YOUR GOAL
Print, exactly as given, each line of the data from the line containing "vfov_deg: 13.8" up to and including its last line.

Lens and sensor parameters
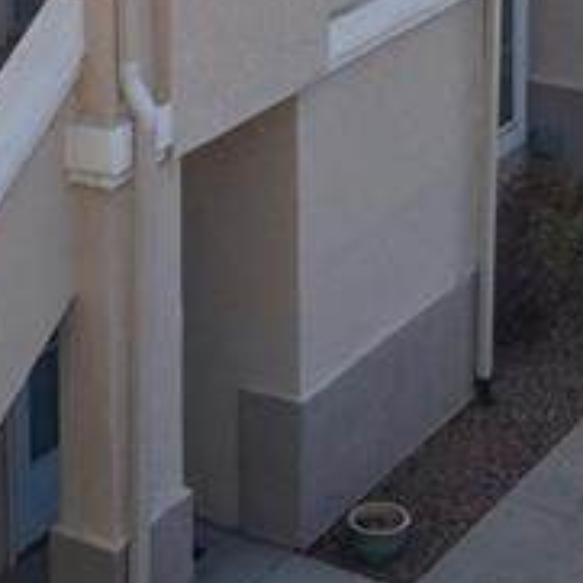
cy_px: -227
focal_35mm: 120
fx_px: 2287
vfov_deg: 13.8
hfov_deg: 14.5
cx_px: 316
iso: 200
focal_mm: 8.7
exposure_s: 1/350
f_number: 1.8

OUTPUT
vfov_deg: 13.8
hfov_deg: 14.5
cx_px: 316
iso: 200
focal_mm: 8.7
exposure_s: 1/350
f_number: 1.8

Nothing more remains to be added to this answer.